> **DATA SUPPLIED**:
-- -- --
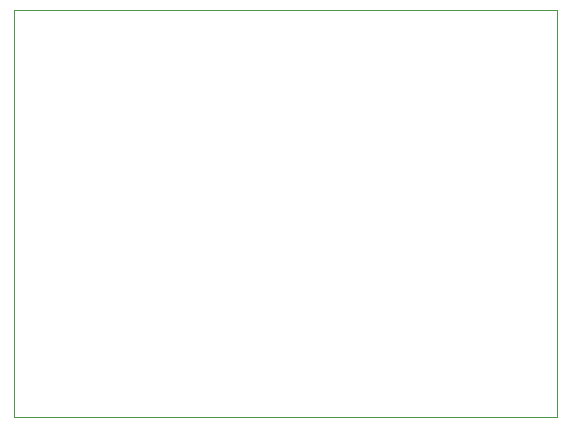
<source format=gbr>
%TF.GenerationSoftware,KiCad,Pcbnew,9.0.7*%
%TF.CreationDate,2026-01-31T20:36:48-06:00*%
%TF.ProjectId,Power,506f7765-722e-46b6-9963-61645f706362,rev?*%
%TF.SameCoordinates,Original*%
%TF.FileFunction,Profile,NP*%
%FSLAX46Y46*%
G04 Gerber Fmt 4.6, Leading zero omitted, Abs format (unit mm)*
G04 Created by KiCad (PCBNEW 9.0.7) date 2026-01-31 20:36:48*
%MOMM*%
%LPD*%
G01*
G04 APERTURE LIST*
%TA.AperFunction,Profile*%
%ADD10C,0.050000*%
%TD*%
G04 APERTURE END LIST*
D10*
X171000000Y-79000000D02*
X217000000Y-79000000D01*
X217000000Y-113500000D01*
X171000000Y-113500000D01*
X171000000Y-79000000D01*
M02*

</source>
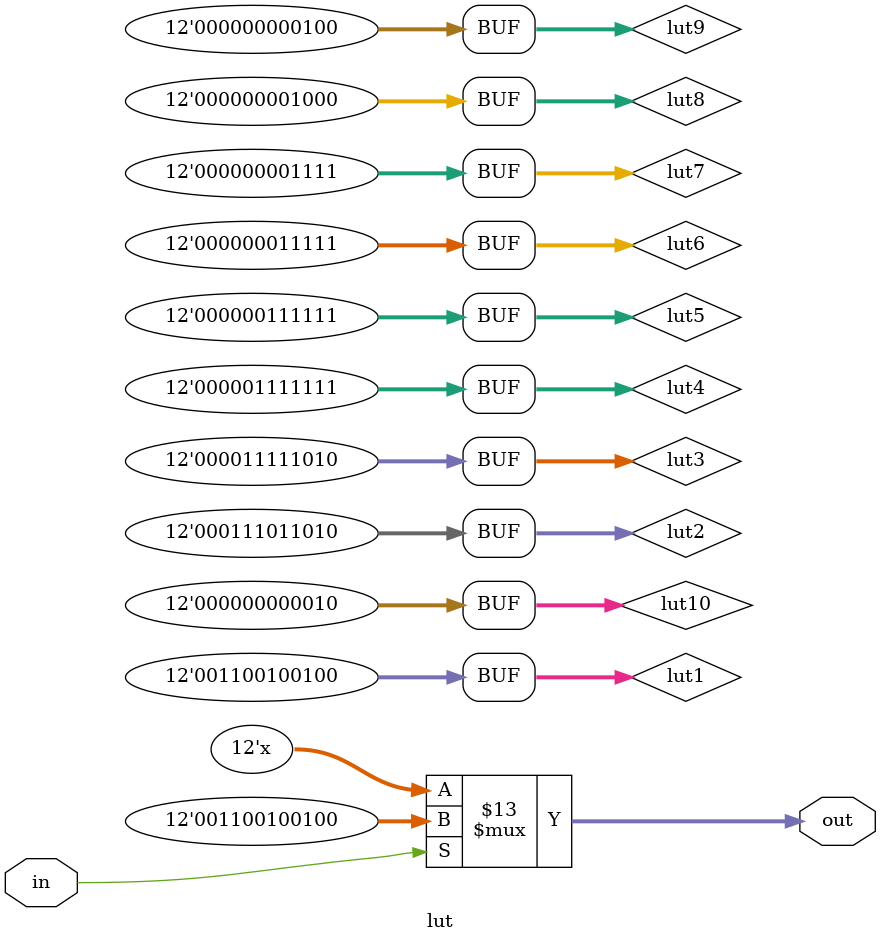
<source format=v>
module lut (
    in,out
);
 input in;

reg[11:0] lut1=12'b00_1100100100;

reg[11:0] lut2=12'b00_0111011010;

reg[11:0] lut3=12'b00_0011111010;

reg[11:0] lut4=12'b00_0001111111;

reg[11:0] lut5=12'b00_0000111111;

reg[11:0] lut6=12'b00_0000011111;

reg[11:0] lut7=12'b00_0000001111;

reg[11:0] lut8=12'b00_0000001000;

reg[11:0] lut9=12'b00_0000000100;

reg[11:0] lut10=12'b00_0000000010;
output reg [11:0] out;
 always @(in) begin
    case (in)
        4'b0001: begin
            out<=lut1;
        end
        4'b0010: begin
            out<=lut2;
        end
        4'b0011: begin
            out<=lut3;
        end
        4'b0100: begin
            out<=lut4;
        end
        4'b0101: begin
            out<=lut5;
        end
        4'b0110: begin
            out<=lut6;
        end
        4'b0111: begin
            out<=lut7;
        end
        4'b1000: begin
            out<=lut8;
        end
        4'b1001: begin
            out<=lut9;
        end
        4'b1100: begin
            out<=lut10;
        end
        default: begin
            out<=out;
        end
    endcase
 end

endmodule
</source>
-- -- --
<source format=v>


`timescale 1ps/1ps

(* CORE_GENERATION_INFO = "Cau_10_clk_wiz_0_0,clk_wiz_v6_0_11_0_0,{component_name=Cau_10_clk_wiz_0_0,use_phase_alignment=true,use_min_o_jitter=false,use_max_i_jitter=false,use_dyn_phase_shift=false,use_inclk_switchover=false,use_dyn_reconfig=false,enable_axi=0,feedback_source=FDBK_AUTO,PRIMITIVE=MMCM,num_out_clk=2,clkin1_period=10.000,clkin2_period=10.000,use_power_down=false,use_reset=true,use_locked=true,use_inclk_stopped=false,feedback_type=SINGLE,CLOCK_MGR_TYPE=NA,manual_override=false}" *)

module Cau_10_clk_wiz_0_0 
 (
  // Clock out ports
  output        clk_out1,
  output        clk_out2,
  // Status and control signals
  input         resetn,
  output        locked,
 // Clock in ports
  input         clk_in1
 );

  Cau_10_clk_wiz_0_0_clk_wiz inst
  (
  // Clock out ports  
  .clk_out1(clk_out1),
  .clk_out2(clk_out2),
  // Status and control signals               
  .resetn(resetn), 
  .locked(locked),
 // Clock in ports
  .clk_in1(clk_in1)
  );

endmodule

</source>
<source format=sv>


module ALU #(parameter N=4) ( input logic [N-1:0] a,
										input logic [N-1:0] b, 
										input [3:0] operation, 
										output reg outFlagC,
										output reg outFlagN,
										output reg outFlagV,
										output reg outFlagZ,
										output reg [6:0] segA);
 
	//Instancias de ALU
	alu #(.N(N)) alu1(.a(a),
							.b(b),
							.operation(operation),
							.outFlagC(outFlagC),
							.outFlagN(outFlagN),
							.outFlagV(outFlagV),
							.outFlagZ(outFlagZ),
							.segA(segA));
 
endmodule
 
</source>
-- -- --
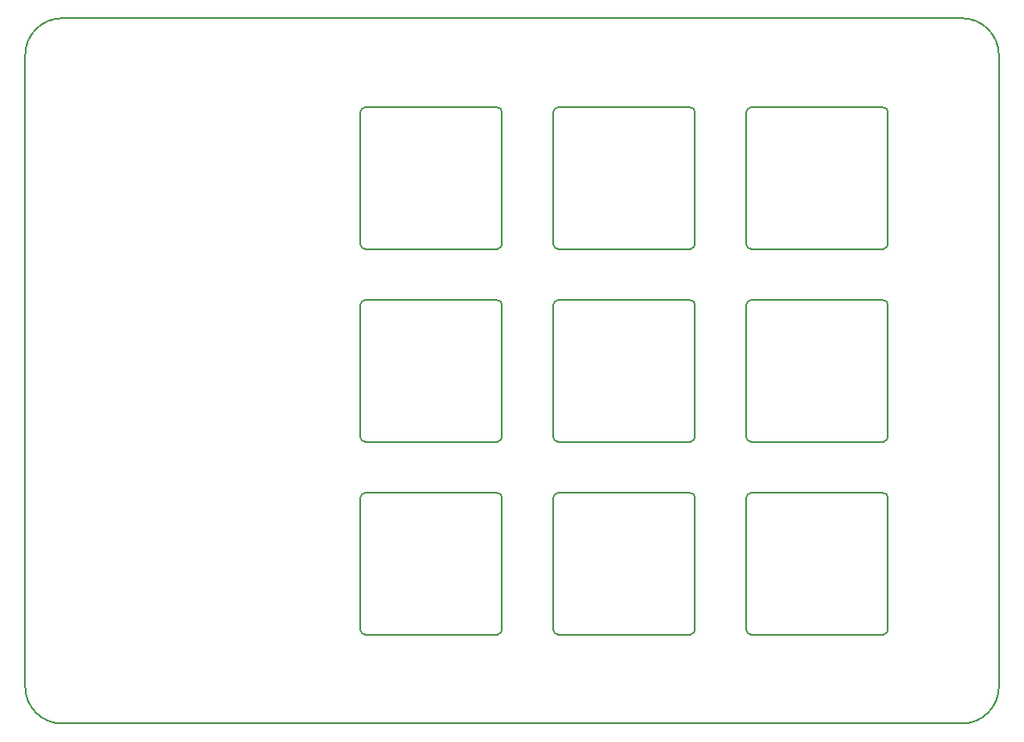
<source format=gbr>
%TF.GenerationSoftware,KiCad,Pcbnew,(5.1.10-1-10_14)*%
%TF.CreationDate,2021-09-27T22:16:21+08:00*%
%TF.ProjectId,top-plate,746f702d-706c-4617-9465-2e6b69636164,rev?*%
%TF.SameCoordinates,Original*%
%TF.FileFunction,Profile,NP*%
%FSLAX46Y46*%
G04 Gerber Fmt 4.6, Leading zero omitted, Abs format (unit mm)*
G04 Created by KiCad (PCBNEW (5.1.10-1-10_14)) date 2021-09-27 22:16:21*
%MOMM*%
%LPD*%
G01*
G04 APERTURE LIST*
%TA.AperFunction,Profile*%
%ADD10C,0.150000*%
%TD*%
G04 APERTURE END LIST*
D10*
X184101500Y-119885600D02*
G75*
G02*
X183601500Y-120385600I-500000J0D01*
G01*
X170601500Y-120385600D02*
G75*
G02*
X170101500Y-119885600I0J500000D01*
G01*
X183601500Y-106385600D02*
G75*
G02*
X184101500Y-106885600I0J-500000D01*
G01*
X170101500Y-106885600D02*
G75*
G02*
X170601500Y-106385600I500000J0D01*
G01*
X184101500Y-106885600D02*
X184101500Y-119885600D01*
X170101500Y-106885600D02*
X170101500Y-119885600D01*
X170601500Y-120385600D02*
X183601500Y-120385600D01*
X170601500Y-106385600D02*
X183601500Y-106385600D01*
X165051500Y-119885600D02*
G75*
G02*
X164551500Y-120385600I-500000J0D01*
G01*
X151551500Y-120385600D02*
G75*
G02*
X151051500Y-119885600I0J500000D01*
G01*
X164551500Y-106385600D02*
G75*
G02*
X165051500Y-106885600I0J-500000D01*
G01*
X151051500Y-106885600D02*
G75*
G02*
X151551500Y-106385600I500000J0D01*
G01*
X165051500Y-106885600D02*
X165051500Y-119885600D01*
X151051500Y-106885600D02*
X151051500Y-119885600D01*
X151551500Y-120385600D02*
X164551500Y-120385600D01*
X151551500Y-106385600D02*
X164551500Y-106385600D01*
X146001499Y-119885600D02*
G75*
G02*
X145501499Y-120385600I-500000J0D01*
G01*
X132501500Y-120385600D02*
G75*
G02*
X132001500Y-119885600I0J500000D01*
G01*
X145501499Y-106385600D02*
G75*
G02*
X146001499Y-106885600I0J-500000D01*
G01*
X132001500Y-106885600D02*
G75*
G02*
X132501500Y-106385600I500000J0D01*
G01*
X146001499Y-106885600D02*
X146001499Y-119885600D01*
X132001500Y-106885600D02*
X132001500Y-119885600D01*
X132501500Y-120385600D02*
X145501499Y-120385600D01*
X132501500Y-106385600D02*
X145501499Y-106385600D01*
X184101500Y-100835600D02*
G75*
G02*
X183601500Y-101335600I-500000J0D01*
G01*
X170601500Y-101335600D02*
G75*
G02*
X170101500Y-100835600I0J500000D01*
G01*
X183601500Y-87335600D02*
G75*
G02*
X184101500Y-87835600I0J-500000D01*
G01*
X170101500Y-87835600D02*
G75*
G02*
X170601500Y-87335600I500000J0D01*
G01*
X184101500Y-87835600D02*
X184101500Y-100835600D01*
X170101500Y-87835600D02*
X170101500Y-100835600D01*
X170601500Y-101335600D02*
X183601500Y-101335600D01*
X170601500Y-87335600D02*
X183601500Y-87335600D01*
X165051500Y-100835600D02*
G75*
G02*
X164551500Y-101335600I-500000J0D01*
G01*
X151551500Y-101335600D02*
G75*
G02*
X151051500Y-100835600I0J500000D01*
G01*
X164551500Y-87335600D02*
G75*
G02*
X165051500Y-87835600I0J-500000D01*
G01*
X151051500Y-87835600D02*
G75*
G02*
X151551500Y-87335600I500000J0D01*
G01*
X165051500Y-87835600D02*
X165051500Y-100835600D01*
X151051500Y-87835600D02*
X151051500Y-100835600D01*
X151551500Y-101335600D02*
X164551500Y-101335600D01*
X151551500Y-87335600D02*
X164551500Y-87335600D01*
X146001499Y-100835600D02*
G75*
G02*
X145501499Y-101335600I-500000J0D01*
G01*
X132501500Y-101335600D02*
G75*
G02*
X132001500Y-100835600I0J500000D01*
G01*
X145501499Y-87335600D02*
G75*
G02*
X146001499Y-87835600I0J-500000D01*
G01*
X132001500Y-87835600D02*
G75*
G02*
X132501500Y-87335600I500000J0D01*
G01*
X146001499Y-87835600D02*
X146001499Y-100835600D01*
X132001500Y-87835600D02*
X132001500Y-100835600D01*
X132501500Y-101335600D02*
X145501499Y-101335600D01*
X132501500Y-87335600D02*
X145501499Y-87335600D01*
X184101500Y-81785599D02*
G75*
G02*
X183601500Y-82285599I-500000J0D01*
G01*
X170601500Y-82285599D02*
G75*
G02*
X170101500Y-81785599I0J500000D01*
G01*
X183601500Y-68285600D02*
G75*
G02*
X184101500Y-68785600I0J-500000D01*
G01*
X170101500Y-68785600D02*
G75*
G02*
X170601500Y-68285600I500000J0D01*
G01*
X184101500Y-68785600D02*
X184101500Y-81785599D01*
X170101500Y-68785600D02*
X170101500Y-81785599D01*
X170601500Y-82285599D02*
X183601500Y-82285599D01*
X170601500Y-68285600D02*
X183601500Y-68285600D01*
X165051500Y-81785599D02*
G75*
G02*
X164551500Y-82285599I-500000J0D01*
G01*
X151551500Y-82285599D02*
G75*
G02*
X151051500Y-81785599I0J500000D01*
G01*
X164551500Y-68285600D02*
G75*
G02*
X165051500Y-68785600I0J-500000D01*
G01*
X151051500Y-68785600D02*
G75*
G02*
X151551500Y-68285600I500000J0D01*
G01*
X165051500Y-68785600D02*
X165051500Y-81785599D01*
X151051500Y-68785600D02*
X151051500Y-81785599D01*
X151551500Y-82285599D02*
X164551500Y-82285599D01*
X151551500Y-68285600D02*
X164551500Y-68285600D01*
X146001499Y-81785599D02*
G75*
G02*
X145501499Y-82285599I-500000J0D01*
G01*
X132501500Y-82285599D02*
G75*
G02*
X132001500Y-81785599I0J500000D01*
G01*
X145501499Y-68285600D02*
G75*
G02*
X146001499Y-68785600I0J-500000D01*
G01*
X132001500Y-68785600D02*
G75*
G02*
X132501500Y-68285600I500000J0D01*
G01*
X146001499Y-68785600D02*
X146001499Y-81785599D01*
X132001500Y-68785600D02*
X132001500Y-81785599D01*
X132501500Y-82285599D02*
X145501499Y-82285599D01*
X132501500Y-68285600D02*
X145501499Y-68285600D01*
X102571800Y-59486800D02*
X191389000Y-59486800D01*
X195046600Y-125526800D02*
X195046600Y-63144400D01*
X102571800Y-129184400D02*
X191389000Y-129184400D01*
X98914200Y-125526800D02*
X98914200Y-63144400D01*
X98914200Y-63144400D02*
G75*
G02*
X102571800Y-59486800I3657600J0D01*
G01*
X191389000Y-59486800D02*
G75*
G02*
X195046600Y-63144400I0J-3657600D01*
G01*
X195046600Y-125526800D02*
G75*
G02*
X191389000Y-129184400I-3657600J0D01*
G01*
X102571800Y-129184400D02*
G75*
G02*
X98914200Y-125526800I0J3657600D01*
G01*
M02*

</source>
-- -- --
Search the listing above for the string "output". Copy every line that contains it.

output reg [11:0] out;
  output        clk_out1,
  output        clk_out2,
  output        locked,
										output reg outFlagC,
										output reg outFlagN,
										output reg outFlagV,
										output reg outFlagZ,
										output reg [6:0] segA);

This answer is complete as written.